(foto LaPresse)

Saverio ma giusto

“Frociaggine” è un vero segnale di integrazione capitolina del Papa

Saverio Raimondo

Una volta, in Vaticano, per fare fuori un Pontefice bastava un caffè, ora invece hanno acquistato anche loro su Amazon la macchina del fango, quella con le cialde di melma

Sono scandalizzato da quelli che si scandalizzano per il Papa. A parte il fatto che la notizia non è che Papa Francesco, in dei colloqui privati, a porte chiuse, abbia detto che nei seminari (o nella Chiesa cattolica in generale) “c’è già troppa frociaggine” e che “il chiacchiericcio è roba da donne”; semmai, la notizia è che certe cose ora escano dal contesto riservato nel quale vengono dette, per essere invece raccontate ai giornalisti. Una volta, in Vaticano, per fare fuori un pontefice bastava un caffè; ora invece hanno acquistato anche loro su Amazon la macchina del fango – quella con le cialde di melma. Ma voglio dire: o uno è un ignorante e non ha mai letto manco per sbaglio un libro di storia, nemmeno a scuola, e quindi non sa nulla di nulla delle Crociate, dei Borgia, di secoli di storia, o sappiamo tutti benissimo che dietro a quelle porte vaticane è stato detto – e fatto – ben di peggio di “frociaggine” e “roba da donne”. A parte il possibile bias linguistico di chi si esprime in una lingua non sua, né in quella ufficiale dello stato di cui è capo (come si dice “frociaggine” in latino?), vorrei far notare che da parte del Pontefice l’utilizzo di certe espressioni è segnale d’integrazione, specie nella città di Roma. “Frociaggine” infatti è un termine molto capitolino, che sta anche a intendere un certo eccesso kitsch, una “frociaggine” appunto – o “frociata”, o “froceria”. (Per altro, in tal senso, un giudizio che non mi sento nemmeno di biasimare: ma li avete visti i paramenti sacri in uso nella chiesa cattolica, e in generale il look sacerdotale?). Oltre tutto il Papa viene spesso criticato per esprimersi su argomenti che “non conosce” (la maternità, il sesso…); per una volta che dice la sua su ciò che conosce bene – cioè la Chiesa di Roma – forse tocca starci e considerarlo un commento pertinente e autorevole.

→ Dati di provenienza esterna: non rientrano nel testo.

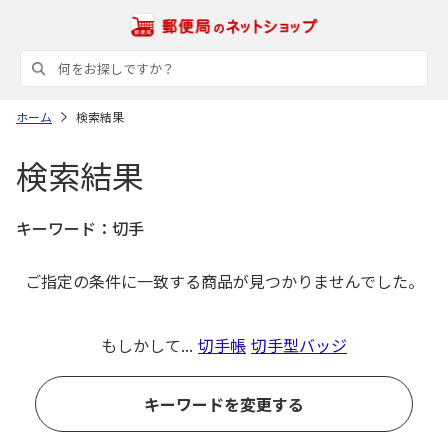
ホーム
検索結果
検索結果
キーワード：
切手
ご指定の条件に一致する商品が見つかりませんでした。
もしかして...
切手帳
切手型バッジ
キーワードを変更する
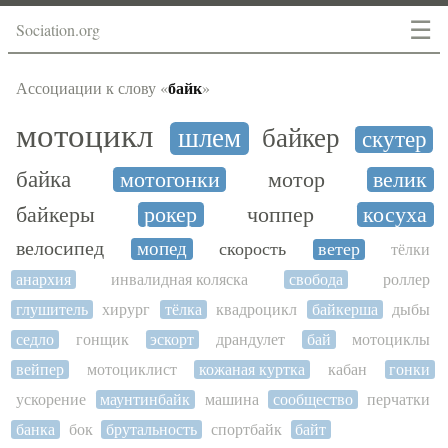
☰
Sociation.org
байк
Ассоциации к слову «
»
мотоцикл
шлем
байкер
скутер
байка
мотогонки
мотор
велик
байкеры
рокер
чоппер
косуха
велосипед
мопед
скорость
ветер
тёлки
анархия
инвалидная коляска
свобода
роллер
глушитель
хирург
тёлка
квадроцикл
байкерша
дыбы
седло
гонщик
эскорт
драндулет
бай
мотоциклы
вейпер
мотоциклист
кожаная куртка
кабан
гонки
ускорение
маунтинбайк
машина
сообщество
перчатки
банка
бок
брутальность
спортбайк
байт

Ma a scandalizzarmi, più dei “progressisti” che si scandalizzano, sono i “reazionari” che hanno gongolato per le parole private del Papa, come a dire “ecco, visto che falso il vostro Papa?”. Come se non lo sapessero – o non lo sanno davvero? ma in tal caso, dove vivono? – che anche i progressisti dicono certe cose, a porte chiuse. Io stesso conosco almeno una decina di attivisti/e degli asterischi e delle schwa che in privato, fuori dai loro profili Instagram, parlano come parliamo tutti, vocali finali comprese; perché l’algoritmo è una cosa, la vita reale è e resta un’altra. Cinismo? Ipocrisia? Mi sembra molto più ipocrita far finta di non sapere che l’ipocrisia è parte essenziale della vita in società, e che la sua pratica (sempre discreta, mai apertamente ammessa, altrimenti che ipocrisia sarebbe?) è costruttiva e civile. In generale, non capisco lo scandalo come sentimento: nulla mi scandalizza né mi sorprende, l’essere umano è capace di tutto (entro le leggi della fisica, e alle volte persino oltre); di cosa ancora ci stupiamo? Dovremmo imparare, piuttosto, a giudicare meno la realtà, e a “surfarla” un po’ di più; stare al mondo, invece di condannarlo o promuoverlo a seconda. Per esempio, all’atto pratico (non c’entra niente con il resto del pezzo, ma la domanda mi tormenta da giorni, la devo fare): dopo quanto detto da Meloni a De Luca qualche giorno fa, se io domenica alle urne scrivo “stronza” sulla scheda elettorale, il voto va automaticamente a Giorgia Meloni “detta Giorgia” “detta stronza”? Chiedo.